I looking around the internet and I found this on the JBullet website JStackAlloc: http://www.javagaming.org/index.php/topic,18843.0.html
It’s used for value types such as Vectors and Matrices in JBullet, so that it minimizes garbage. Also I think it can help make these types thread safe in Java, much like Structs in C#. Would this be helpful to add to the core of JME3? Since Vectors, Matrices, and other types like these shouldn’t create garbage when disposed, since are used a lot?
JBullet (just in case you don’t know): http://jbullet.advel.cz/
jME3 already has something very similar. A class called TempVars which is retrieved by any method that needs temp vars, it is stored in a ThreadLocal.

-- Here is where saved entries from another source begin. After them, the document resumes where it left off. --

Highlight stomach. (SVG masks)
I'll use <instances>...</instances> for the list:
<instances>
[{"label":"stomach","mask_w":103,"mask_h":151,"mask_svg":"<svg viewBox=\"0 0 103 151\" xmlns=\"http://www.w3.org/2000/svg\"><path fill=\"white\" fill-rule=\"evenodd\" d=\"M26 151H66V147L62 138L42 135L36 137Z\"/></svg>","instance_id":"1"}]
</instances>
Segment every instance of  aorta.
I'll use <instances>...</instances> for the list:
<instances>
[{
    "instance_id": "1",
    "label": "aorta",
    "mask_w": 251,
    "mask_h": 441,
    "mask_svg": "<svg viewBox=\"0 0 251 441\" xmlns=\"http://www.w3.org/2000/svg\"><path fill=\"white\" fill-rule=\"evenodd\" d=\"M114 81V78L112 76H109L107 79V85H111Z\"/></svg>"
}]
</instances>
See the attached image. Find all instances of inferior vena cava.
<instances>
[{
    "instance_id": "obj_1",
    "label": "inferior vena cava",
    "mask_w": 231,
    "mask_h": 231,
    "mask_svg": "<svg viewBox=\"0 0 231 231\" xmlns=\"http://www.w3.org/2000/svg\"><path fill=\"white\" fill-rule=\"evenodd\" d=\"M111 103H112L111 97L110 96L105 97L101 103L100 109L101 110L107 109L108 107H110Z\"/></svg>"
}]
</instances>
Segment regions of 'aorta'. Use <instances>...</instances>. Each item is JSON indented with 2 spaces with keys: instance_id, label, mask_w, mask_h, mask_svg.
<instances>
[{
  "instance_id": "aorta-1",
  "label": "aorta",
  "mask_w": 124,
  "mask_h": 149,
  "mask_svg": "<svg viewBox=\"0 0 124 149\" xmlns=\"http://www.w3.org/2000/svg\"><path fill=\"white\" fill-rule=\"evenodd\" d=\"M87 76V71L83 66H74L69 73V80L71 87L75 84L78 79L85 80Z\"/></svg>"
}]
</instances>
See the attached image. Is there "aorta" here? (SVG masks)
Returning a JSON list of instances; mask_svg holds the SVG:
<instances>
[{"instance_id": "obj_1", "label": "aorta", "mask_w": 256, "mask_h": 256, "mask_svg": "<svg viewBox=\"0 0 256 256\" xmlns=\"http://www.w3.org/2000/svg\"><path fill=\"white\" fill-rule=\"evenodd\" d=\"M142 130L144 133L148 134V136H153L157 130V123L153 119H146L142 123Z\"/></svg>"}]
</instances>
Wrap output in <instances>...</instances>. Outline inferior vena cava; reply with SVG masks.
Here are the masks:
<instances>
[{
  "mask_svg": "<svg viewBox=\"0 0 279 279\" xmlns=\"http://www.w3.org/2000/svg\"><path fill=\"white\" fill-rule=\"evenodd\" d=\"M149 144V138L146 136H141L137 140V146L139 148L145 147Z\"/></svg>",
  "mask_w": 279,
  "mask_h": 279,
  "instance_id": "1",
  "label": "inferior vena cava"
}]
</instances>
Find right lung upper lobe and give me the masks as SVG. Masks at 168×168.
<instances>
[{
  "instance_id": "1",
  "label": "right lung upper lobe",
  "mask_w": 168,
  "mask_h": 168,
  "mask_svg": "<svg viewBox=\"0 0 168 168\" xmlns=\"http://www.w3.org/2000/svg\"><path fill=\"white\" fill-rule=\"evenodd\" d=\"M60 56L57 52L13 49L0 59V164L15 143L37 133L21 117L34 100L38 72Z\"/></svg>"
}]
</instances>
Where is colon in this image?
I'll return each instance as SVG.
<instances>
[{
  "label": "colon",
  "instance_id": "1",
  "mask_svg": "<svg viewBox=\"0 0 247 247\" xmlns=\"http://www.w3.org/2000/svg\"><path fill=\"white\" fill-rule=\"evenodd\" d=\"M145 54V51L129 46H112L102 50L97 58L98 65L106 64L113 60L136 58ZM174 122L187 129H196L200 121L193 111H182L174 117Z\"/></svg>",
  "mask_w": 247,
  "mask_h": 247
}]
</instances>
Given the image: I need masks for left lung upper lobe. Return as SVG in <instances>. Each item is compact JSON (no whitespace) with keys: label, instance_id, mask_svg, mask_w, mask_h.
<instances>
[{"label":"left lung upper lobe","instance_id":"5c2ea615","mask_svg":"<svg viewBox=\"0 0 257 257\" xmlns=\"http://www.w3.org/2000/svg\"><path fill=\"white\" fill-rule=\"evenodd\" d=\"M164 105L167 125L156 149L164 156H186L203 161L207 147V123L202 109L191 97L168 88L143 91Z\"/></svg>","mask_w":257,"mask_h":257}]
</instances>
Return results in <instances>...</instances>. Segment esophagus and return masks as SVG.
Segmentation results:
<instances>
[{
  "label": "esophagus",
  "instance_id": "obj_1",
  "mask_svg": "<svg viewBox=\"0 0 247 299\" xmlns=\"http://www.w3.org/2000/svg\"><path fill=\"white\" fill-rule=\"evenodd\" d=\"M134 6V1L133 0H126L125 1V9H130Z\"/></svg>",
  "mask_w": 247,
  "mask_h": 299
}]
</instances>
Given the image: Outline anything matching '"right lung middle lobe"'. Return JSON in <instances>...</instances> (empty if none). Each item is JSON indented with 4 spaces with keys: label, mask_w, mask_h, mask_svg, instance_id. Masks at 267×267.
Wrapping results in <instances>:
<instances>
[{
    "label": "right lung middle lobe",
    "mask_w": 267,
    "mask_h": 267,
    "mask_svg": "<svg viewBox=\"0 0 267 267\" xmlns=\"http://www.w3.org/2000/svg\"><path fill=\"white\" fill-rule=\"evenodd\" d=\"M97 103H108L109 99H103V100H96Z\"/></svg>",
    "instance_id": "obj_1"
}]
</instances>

But doesn't that still create garbage because it's not a value type class, unlike float or int. I don't know, but maybe I'm wrong. I know you can't create a value type class in Java (unlike C# with structs), but I was thinking this was a work around for this problem.
The TempVars doesn't create or allocate garbage. A set number of vectors and matrices is created the first time TempVars is invoked from a thread and from then on those vectors and matrices are used. You simply retrieve a reference e.g TempVars.get().vect1. Even though a vector or a matrix is an object, that doesn't mean simply using them will create garbage, only if you allocate them explicitly using "new Vector3f (…)" etc then an allocation will occur.
Ok, thx for the clarification. Keep up the good work.